Dan Clark, director of MSU’s Local Government Center, said his office often fields questions about these local government review ballot resolutions, mainly why they exist in the first place. The answer is simple: The Montana Constitution mandates voters consider a review every 10 years.
“Local government review empowers local people to decide the form, structure, authority and function of the government closest to them,” said Dan Clark, director of MSU’s Local Government Center. “The ability to manage, update and reform local structures is unique to Montana and a valuable tool in keeping this level of government efficient and accountable.”
MSU’s Local Government Center has worked with counties and municipalities across the state to place resolutions on local ballots. If voters decide to review their municipality or county, so-called study commission delegates will be elected in November.
The primary ballot also asks voters to approve a temporary mill levy to fund the review, as well as how many delegates should serve on the review commission. The Local Government Center will ultimately train those elected delegates for the job of potentially offering reform proposals to voters for the November 2016 election.
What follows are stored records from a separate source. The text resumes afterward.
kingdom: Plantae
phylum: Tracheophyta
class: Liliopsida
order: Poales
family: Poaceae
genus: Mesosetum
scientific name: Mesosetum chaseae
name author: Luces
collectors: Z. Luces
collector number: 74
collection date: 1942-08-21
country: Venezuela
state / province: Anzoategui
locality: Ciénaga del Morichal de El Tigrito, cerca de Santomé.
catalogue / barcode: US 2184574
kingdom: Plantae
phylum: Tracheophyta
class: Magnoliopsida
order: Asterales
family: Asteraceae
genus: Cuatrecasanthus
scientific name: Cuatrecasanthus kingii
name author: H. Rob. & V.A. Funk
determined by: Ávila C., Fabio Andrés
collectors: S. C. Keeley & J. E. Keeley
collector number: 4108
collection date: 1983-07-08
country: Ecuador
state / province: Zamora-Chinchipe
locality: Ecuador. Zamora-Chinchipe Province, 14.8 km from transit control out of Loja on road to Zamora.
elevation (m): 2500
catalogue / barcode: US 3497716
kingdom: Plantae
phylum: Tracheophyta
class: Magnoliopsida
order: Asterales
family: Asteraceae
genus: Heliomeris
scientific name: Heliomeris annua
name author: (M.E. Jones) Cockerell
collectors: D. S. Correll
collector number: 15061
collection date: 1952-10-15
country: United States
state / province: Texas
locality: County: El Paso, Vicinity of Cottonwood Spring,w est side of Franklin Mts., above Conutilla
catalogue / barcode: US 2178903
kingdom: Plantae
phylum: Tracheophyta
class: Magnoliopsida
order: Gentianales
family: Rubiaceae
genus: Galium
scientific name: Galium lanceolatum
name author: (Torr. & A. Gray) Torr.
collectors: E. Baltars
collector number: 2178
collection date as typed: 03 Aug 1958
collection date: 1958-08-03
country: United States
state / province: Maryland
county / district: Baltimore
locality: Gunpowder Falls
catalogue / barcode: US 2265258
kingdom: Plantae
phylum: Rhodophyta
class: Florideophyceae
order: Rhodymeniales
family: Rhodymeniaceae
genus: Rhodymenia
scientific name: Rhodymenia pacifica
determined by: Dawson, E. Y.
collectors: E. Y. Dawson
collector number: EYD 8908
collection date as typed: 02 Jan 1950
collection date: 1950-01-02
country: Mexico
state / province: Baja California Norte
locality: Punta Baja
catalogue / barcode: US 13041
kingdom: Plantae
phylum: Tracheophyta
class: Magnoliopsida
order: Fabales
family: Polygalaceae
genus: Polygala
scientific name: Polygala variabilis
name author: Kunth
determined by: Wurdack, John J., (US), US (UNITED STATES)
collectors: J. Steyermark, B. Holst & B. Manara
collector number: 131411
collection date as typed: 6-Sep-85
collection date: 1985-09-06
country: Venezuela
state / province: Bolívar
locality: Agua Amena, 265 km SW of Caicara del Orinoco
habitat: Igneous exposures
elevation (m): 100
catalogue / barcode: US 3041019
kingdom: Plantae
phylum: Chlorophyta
The provision requiring elections on whether to assess the functions of local governments was included in the 1972 Montana Constitution. The push to redraft the state’s constitution followed a pair of U.S. Supreme Court decisions in 1965 effectively invalidating Montana’s one-senator-per-county representation in the state legislature.
The crisis in state governance had grown out of the fact that a state that began as nearly entirely rural had seen demographic shifts that put increasingly larger numbers of voters a handful of urban counties, Clark said.
“This meant that those urban counties were outnumbered 49-7 and senators representing 16 percent of the population could hold a majority vote,” Clark said. “Montana’s most populous cities and counties were dependent on the rural legislature, meeting every other year, for governance.”
When it became clear that there would be a bitter fight to reapportion representation to Helena, the legislature and voters called for a constitution convention. In 1971, Montanans elected 100 delegates to draft a new constitution.
In keeping with increasing complexity of Montana’s growing communities, the new constitution gave local governments expanded authority and abilities to self govern.
To ensure ongoing flexibility at the local level, the constitution also required that citizens review their local governments every 10 years. This year will mark the fifth time voters have faced a ballot decision regarding their local government structure and powers.
At the time of the first vote, in 1976, 173 study commissions placed proposals on the November ballot and 31 were approved. Most recently, in 2004, voters in 14 counties and 67 municipalities voted for a review of their local government, leading 13 counties and 28 municipalities to put reform proposals on their ballots, 23 of which were approved.
Vote-by-mail ballots for the June 3 primary election have already gone out to voters.